PAGE EXTRACT Block Start
Shine wrote:I've started to rewrite Lua Player with the SCons build management and based on OpenGL for all graphics output.
cool!
Shine wrote:For the PSP it uses pspgl, which has some limitations (see #ifdefs in common/LuGL.cpp).
You could simplify your implementation if you build a OpenGL function pointer table using eglGetProcAddress()/wglGetProcAddress()/glutGetProcAddress().
If the function pointer table contains the NULL pointer for a particular function, then it's not supported on the current implementation... this will be useful for GL extensions and cross-version compatibility, too (you don't need different LUA versions for OpenGL1.1, 1.2, 1.3, 1.4, 1.5, 2.0 etc but leave some function pointers just empty if they are not supported by the current implementation).
Also this makes it possible to share your wrapper code for multiple functions with the same parameter layout (e.g. same handler for all functions with no arguments, same for functions with float arguments etc).
Shine wrote:Crrently o PSP the 3D rendering is very slow and the graphics looks wrong. Maybe someone has an idea how to fix it.
can you please provide some numbers, how many frames per second are actually rendered?
The PSP GU hardware uses a very simple clip algorithm: triangles are clipped when some vertices are outside the clip margin of the screen. We could work around this by doing clipping in software, but this may slow down things and is probably not required in typical game development environments: usually you will have textures, models etc in high-resolution format and scale them down to lower-resolution textures and models for a particular target platform.
For the PSP this means that triangles should get a sane aspect ratio (very long and thin triangles are likely to fall victim of the simple clip algoritm of the PSP GU).
Shine wrote:Would be nice to port it to Mac OS X and Linux X11, too. Should be not too difficult: See common/luaplayer.h for the list of functions you have to implement and examples in the psp, ps3 and win32 implementations. On startup you have to call luaplayerMain, then the functions you provide will be called.
For Linux/X11 EGL wrappers are available on the web, for Linux/XGL EGL is a native API, so the PSP port should work as well. Writing an EGL wrapper for OSX should be simple, GLUT is available for all platforms, so a port to GLUT would handle them all.
PAGE EXTRACT Block End
GIVEN ENTRIES Block Start
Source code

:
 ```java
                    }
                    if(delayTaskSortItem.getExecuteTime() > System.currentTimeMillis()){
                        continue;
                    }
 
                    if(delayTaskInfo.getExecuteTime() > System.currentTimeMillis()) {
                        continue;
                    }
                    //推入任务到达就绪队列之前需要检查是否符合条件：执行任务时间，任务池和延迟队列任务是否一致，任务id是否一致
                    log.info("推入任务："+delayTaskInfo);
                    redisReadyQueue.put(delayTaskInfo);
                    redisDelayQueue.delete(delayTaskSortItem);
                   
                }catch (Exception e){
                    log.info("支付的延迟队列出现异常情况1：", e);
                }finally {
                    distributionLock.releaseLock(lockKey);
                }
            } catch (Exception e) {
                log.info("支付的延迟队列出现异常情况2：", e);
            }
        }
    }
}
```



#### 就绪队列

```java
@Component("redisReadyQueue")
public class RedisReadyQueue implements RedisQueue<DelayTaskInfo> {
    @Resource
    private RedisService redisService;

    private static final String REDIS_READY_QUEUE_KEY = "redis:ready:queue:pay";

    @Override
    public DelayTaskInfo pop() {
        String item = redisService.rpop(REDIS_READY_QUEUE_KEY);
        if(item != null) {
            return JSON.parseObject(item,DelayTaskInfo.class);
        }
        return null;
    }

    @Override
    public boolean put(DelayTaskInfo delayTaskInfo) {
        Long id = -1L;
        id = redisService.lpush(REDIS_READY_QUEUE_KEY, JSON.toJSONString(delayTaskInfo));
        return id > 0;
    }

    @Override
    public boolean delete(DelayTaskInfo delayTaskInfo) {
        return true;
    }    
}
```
GIVEN ENTRIES Block End
### WHAT THIS EXERCISE ASKS
a – Translate this sentence from the Lua Player discussion into Spanish: "Writing an EGL wrapper for OSX should be simple, GLUT is available for all platforms, so a port to GLUT would handle them all."
b – In the Lua Player discussion, rewrite the paragraph beginning "The PSP GU hardware uses a very simple clip algorithm" as a shorter version that keeps its main facts.

### SOLUTIONS TO THE TASKS
a – Escribir un wrapper de EGL para OSX debería ser sencillo; GLUT está disponible para todas las plataformas, así que un port a GLUT las cubriría todas.

b – The PSP GU hardware clips triangles when some of their vertices fall outside the screen's clip margin. Software clipping could work around this, but it may slow things down. It is probably unnecessary, because games usually scale high-resolution textures and models down for each target platform.